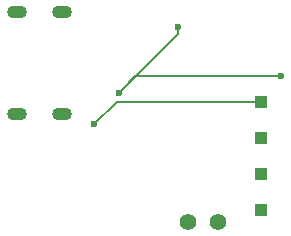
<source format=gbr>
%TF.GenerationSoftware,KiCad,Pcbnew,9.0.3*%
%TF.CreationDate,2025-11-25T19:37:03-05:00*%
%TF.ProjectId,Wren,5772656e-2e6b-4696-9361-645f70636258,rev?*%
%TF.SameCoordinates,Original*%
%TF.FileFunction,Copper,L4,Bot*%
%TF.FilePolarity,Positive*%
%FSLAX46Y46*%
G04 Gerber Fmt 4.6, Leading zero omitted, Abs format (unit mm)*
G04 Created by KiCad (PCBNEW 9.0.3) date 2025-11-25 19:37:03*
%MOMM*%
%LPD*%
G01*
G04 APERTURE LIST*
%TA.AperFunction,HeatsinkPad*%
%ADD10O,1.700000X1.100000*%
%TD*%
%TA.AperFunction,ComponentPad*%
%ADD11R,1.000000X1.000000*%
%TD*%
%TA.AperFunction,ComponentPad*%
%ADD12C,1.400000*%
%TD*%
%TA.AperFunction,ViaPad*%
%ADD13C,0.600000*%
%TD*%
%TA.AperFunction,Conductor*%
%ADD14C,0.200000*%
%TD*%
G04 APERTURE END LIST*
D10*
%TO.P,J13,S1,SHIELD*%
%TO.N,GND*%
X92050000Y-172160000D03*
X88250000Y-172160000D03*
X92050000Y-180800000D03*
X88250000Y-180800000D03*
%TD*%
D11*
%TO.P,J11,1,Pin_1*%
%TO.N,GND*%
X108950000Y-182800000D03*
%TD*%
%TO.P,J10,1,Pin_1*%
%TO.N,Net-(D144-K)*%
X108950000Y-179750000D03*
%TD*%
%TO.P,J12,1,Pin_1*%
%TO.N,Net-(J12-Pin_1)*%
X108950000Y-188900000D03*
%TD*%
D12*
%TO.P,TP2,2,2*%
%TO.N,Net-(U6-EN)*%
X105250000Y-189950000D03*
%TO.P,TP2,1,1*%
%TO.N,Net-(J12-Pin_1)*%
X102710000Y-189950000D03*
%TD*%
D11*
%TO.P,J14,1,Pin_1*%
%TO.N,Net-(J14-Pin_1)*%
X108950000Y-185850000D03*
%TD*%
D13*
%TO.N,Net-(D145-A)*%
X110600000Y-177600000D03*
%TO.N,Net-(D144-K)*%
X94800000Y-181650000D03*
%TO.N,Net-(D145-A)*%
X101850000Y-173450000D03*
X96850000Y-179000000D03*
%TD*%
D14*
%TO.N,Net-(D145-A)*%
X110600000Y-177600000D02*
X98250000Y-177600000D01*
%TO.N,Net-(D144-K)*%
X96700000Y-179750000D02*
X94800000Y-181650000D01*
X108950000Y-179750000D02*
X96700000Y-179750000D01*
%TO.N,Net-(D145-A)*%
X98250000Y-177600000D02*
X96850000Y-179000000D01*
X101850000Y-174000000D02*
X101850000Y-173450000D01*
X96850000Y-179000000D02*
X101850000Y-174000000D01*
%TD*%
M02*

</source>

* * * * *

- TASK ITEM: The answer must repeat every line of the listing exactly and leave the pictures out.

- OUTPUT BELOW:
<source format=gbr>
%TF.GenerationSoftware,KiCad,Pcbnew,9.0.3*%
%TF.CreationDate,2025-11-25T19:37:03-05:00*%
%TF.ProjectId,Wren,5772656e-2e6b-4696-9361-645f70636258,rev?*%
%TF.SameCoordinates,Original*%
%TF.FileFunction,Copper,L4,Bot*%
%TF.FilePolarity,Positive*%
%FSLAX46Y46*%
G04 Gerber Fmt 4.6, Leading zero omitted, Abs format (unit mm)*
G04 Created by KiCad (PCBNEW 9.0.3) date 2025-11-25 19:37:03*
%MOMM*%
%LPD*%
G01*
G04 APERTURE LIST*
%TA.AperFunction,HeatsinkPad*%
%ADD10O,1.700000X1.100000*%
%TD*%
%TA.AperFunction,ComponentPad*%
%ADD11R,1.000000X1.000000*%
%TD*%
%TA.AperFunction,ComponentPad*%
%ADD12C,1.400000*%
%TD*%
%TA.AperFunction,ViaPad*%
%ADD13C,0.600000*%
%TD*%
%TA.AperFunction,Conductor*%
%ADD14C,0.200000*%
%TD*%
G04 APERTURE END LIST*
D10*
%TO.P,J13,S1,SHIELD*%
%TO.N,GND*%
X92050000Y-172160000D03*
X88250000Y-172160000D03*
X92050000Y-180800000D03*
X88250000Y-180800000D03*
%TD*%
D11*
%TO.P,J11,1,Pin_1*%
%TO.N,GND*%
X108950000Y-182800000D03*
%TD*%
%TO.P,J10,1,Pin_1*%
%TO.N,Net-(D144-K)*%
X108950000Y-179750000D03*
%TD*%
%TO.P,J12,1,Pin_1*%
%TO.N,Net-(J12-Pin_1)*%
X108950000Y-188900000D03*
%TD*%
D12*
%TO.P,TP2,2,2*%
%TO.N,Net-(U6-EN)*%
X105250000Y-189950000D03*
%TO.P,TP2,1,1*%
%TO.N,Net-(J12-Pin_1)*%
X102710000Y-189950000D03*
%TD*%
D11*
%TO.P,J14,1,Pin_1*%
%TO.N,Net-(J14-Pin_1)*%
X108950000Y-185850000D03*
%TD*%
D13*
%TO.N,Net-(D145-A)*%
X110600000Y-177600000D03*
%TO.N,Net-(D144-K)*%
X94800000Y-181650000D03*
%TO.N,Net-(D145-A)*%
X101850000Y-173450000D03*
X96850000Y-179000000D03*
%TD*%
D14*
%TO.N,Net-(D145-A)*%
X110600000Y-177600000D02*
X98250000Y-177600000D01*
%TO.N,Net-(D144-K)*%
X96700000Y-179750000D02*
X94800000Y-181650000D01*
X108950000Y-179750000D02*
X96700000Y-179750000D01*
%TO.N,Net-(D145-A)*%
X98250000Y-177600000D02*
X96850000Y-179000000D01*
X101850000Y-174000000D02*
X101850000Y-173450000D01*
X96850000Y-179000000D02*
X101850000Y-174000000D01*
%TD*%
M02*

</source>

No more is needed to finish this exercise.